With Tun Dr Siti Hasmah at the Malaysian AIDS Foundation Red Ribbon Gala
Her list of achievements goes on and on. One of her most remarkable contributions - not works and services to the country is the dramatic drop in the rate of new HIV/AIDS infections by 50 per cent over the previous 10 years Needle Syringe Exchange Programme (NSEP) - which is through a combination of opioid substitution therapy and a needle exchange programme. She also successfully fought for harm reduction programmes that safeguard the lives, health, and dignity of people who use drugs, and their communities while preventing HIV transmission among people who use drugs. She also successfully reformed existing drug policies and pushed for a public health approach that decriminalises people who use drugs.
At The Release of UNAIDS Global AIDS Report 2022
Additionally, with the recent outbreak of COVID-19 in Malaysia, Dr Adeeba heads the effort to combat COVID-19 by serving as the chair of the University Malaya Medical Centre (UMMC) COVID-19 Task Force COVID-19, National Recovery Council and Johor COVID-19 Health Advisory Committee.
Having contributed so much due to her commitment to mitigating the spread of HIV/AIDS cases, awards and accolades are no stranger to her as she truly deserves them.

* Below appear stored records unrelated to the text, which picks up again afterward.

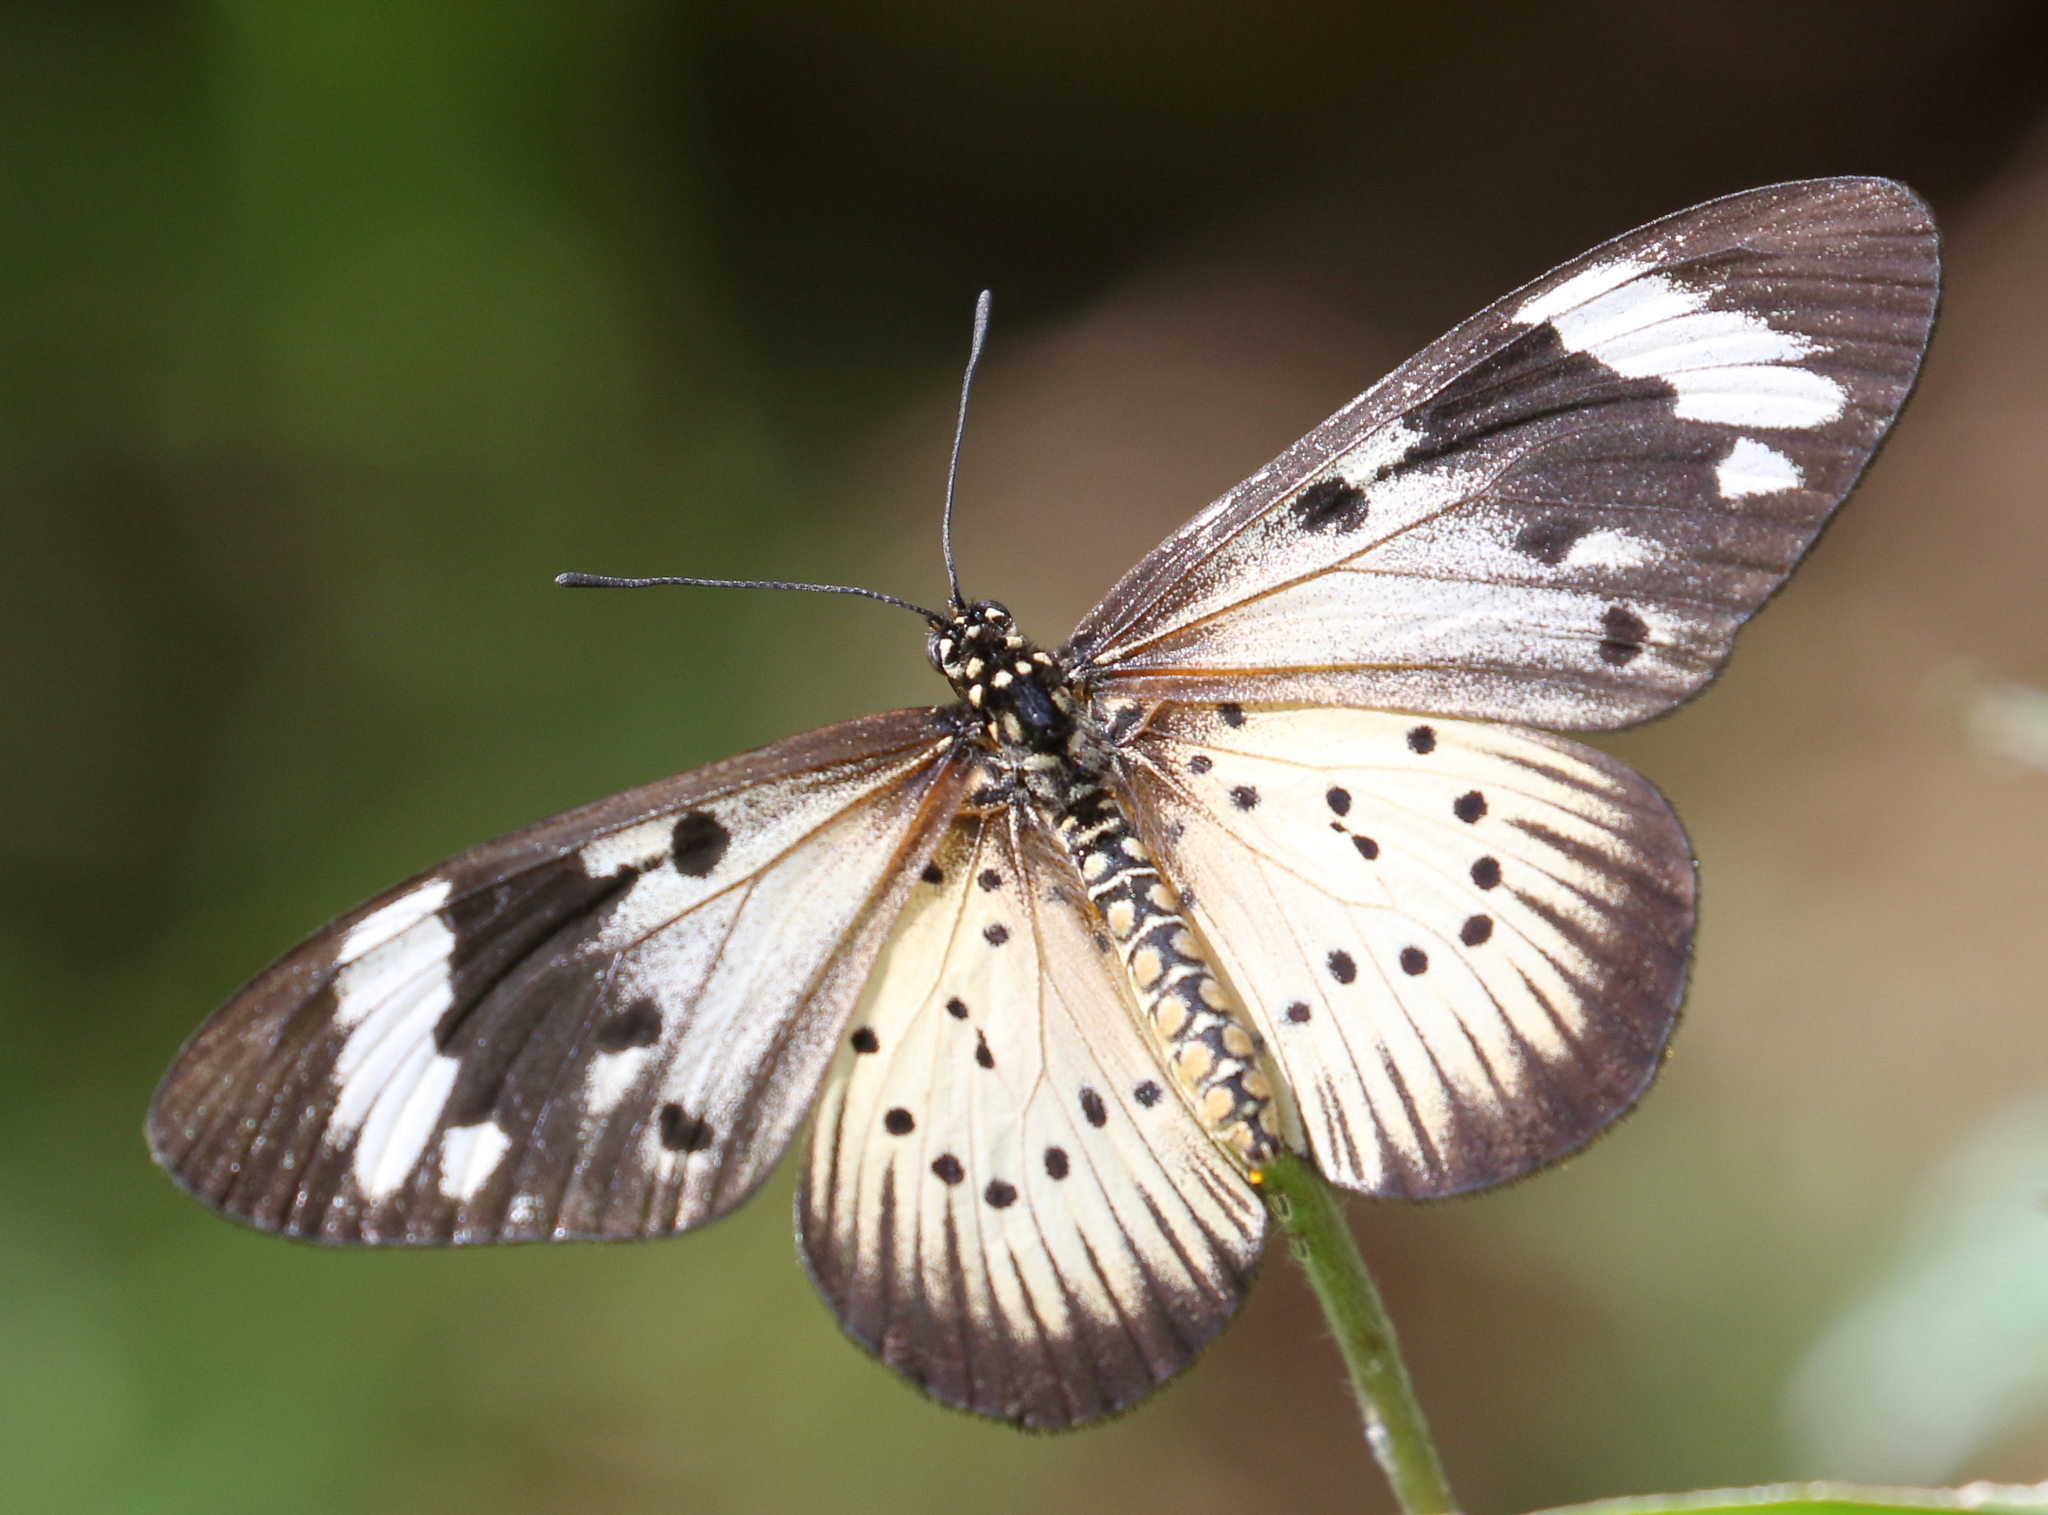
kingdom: Animalia
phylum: Arthropoda
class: Insecta
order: Lepidoptera
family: Nymphalidae
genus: Acraea
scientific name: Acraea Telchinia encedon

The numerous honors Dr Adeeba has received, such as the Australian-Asian Fellowship Award in 2001, the Tun Mahathir Award and the Merdeka Award (she was a member of the Nipah Investigative Team) in 2008, and the first Advance Australia Global Award in the Category of Alumni in 2012, are testimonies to the success of her work.
She was also named as one of the Top 20 most influential female scientists in the Muslim World and is possibly the only Malaysian to have been profiled in both The Lancet together with Nobel Laureate, Professor Francoise Barre-Sinoussi, she co-chaired the 7th IAS Conference on Pathogenesis, Treatment and Prevention which was held in Kuala Lumpur and attracted more than 5,000 scientists, researchers, and healthcare workers from around the world. She also recently chaired the 24th International AIDS Conference in Montreal with almost 13,000 participants. Last but not least, she has been cited over 10,000 times for her influential publications and research work in her discipline.

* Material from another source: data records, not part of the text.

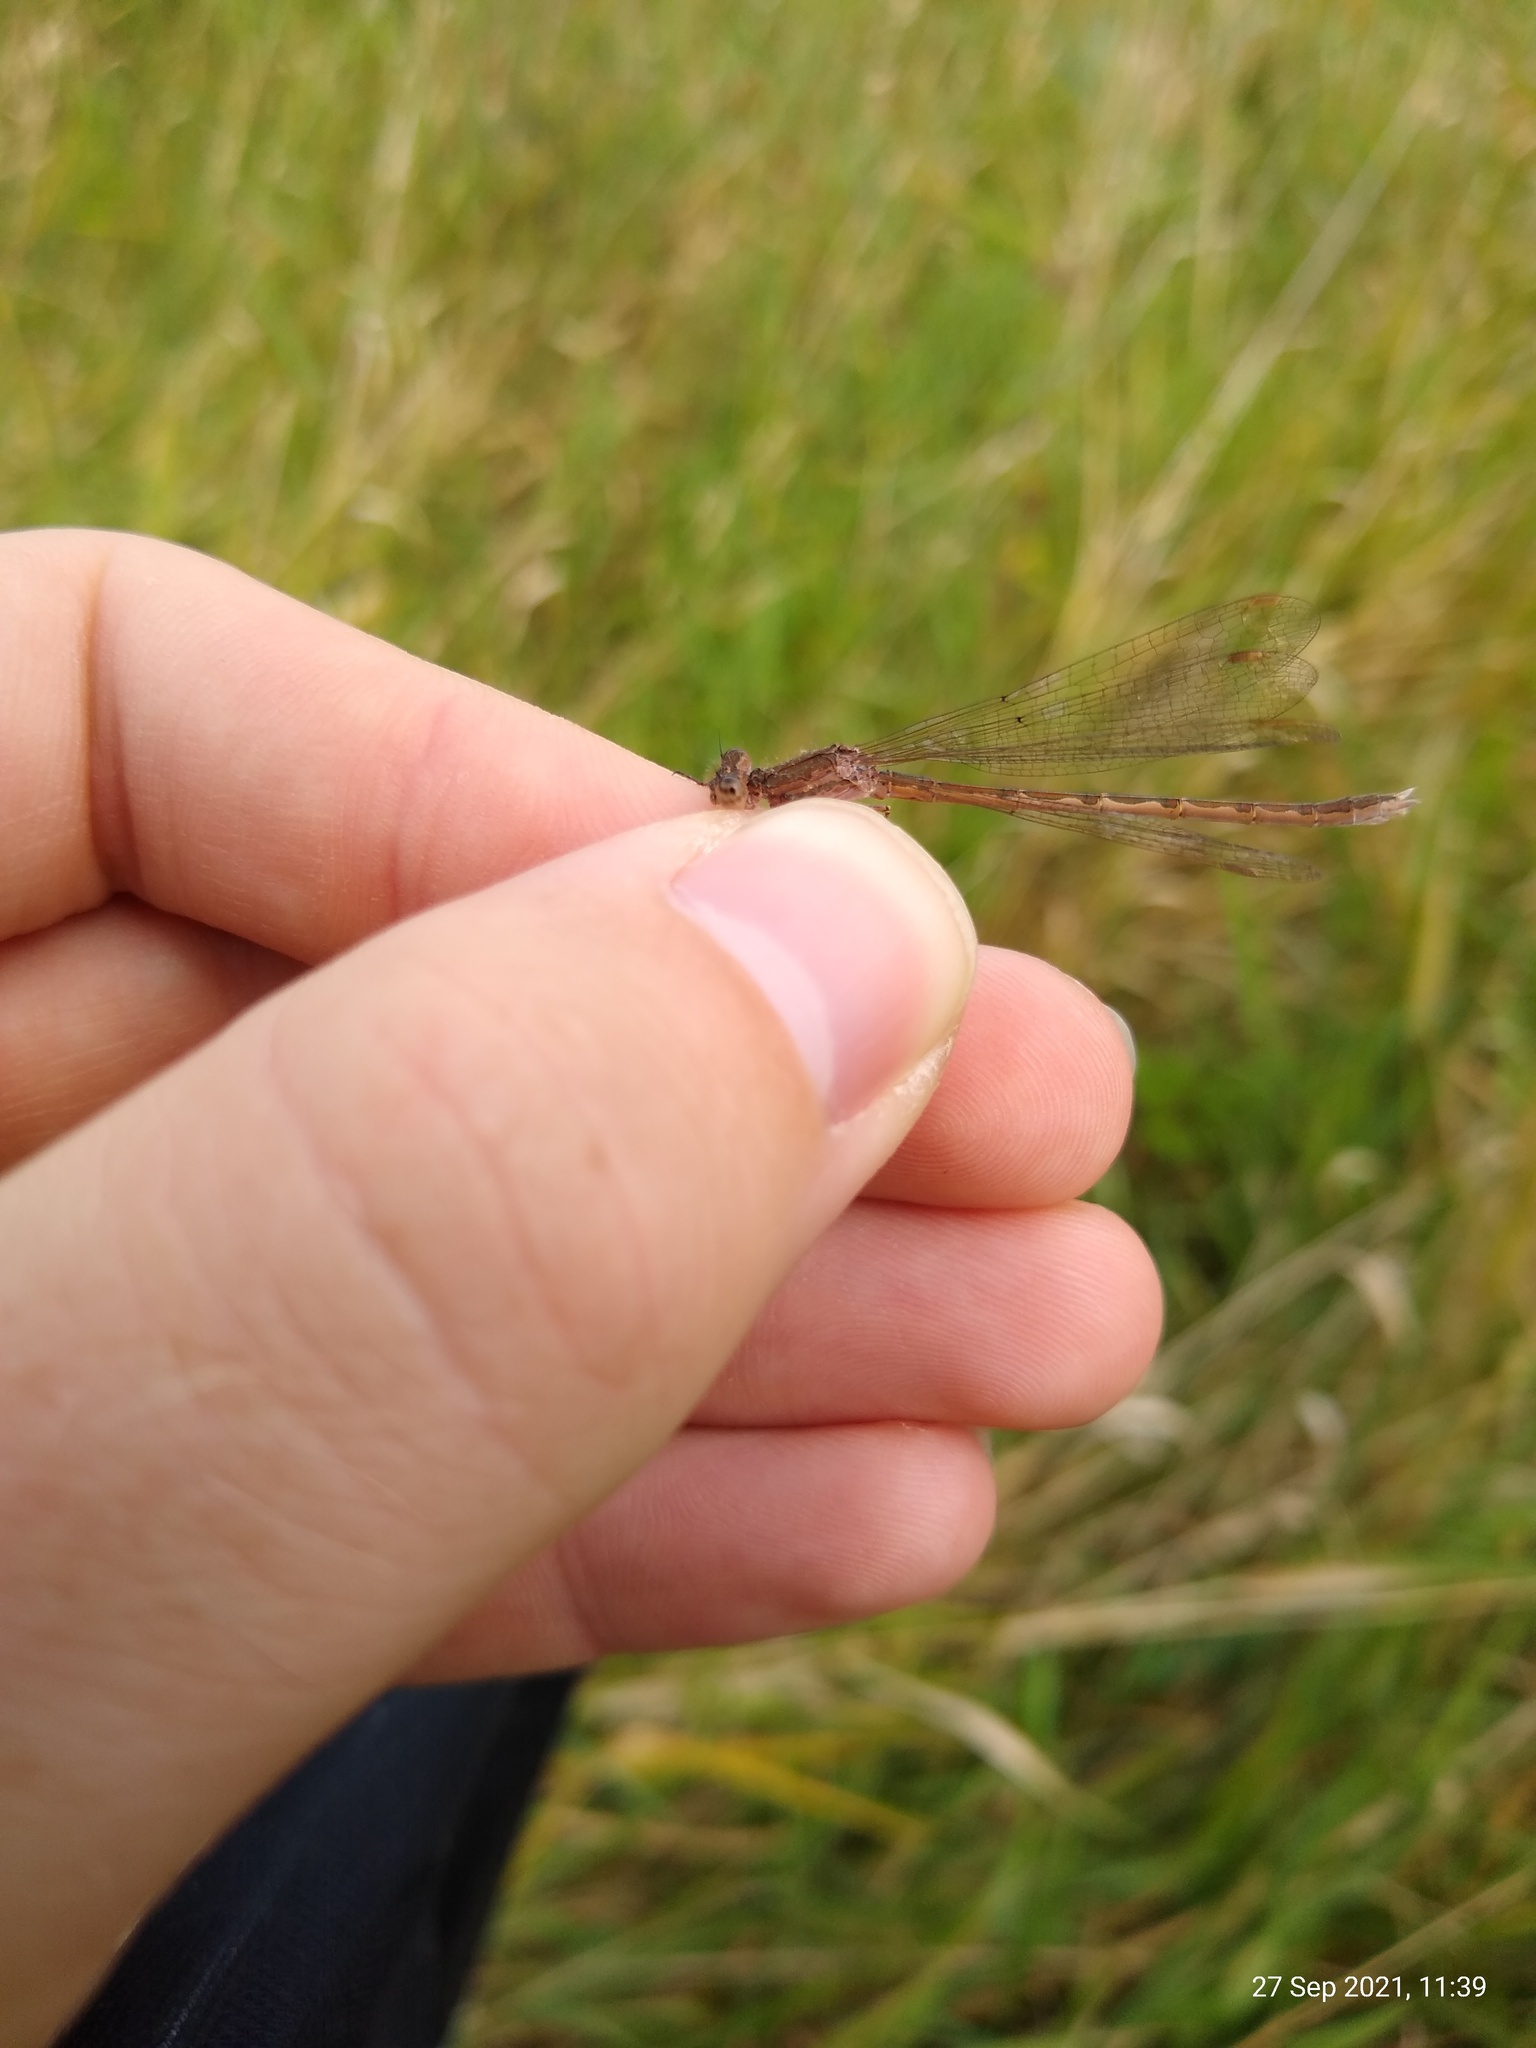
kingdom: Animalia
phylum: Arthropoda
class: Insecta
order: Odonata
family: Lestidae
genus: Sympecma
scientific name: Sympecma paedisca
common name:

Dr Adeeba speaks at the 24th International AIDS Conference (AIDS 2022) in Montreal, Canada
Passion comes and goes, but not for Professor Dr Adeeba, which is especially visible in her work. Her exact words; “I think seeing the changes that have come about despite all the barriers and challenges keeps me motivated and of course seeing the successes in terms of the numbers of infections averted and seeing patients lead healthy and productive lives. And having the advances in medical science and being part of it, whether it is in prevention, treatment or the search for a cure that could make the goal of ending AIDS a reality”.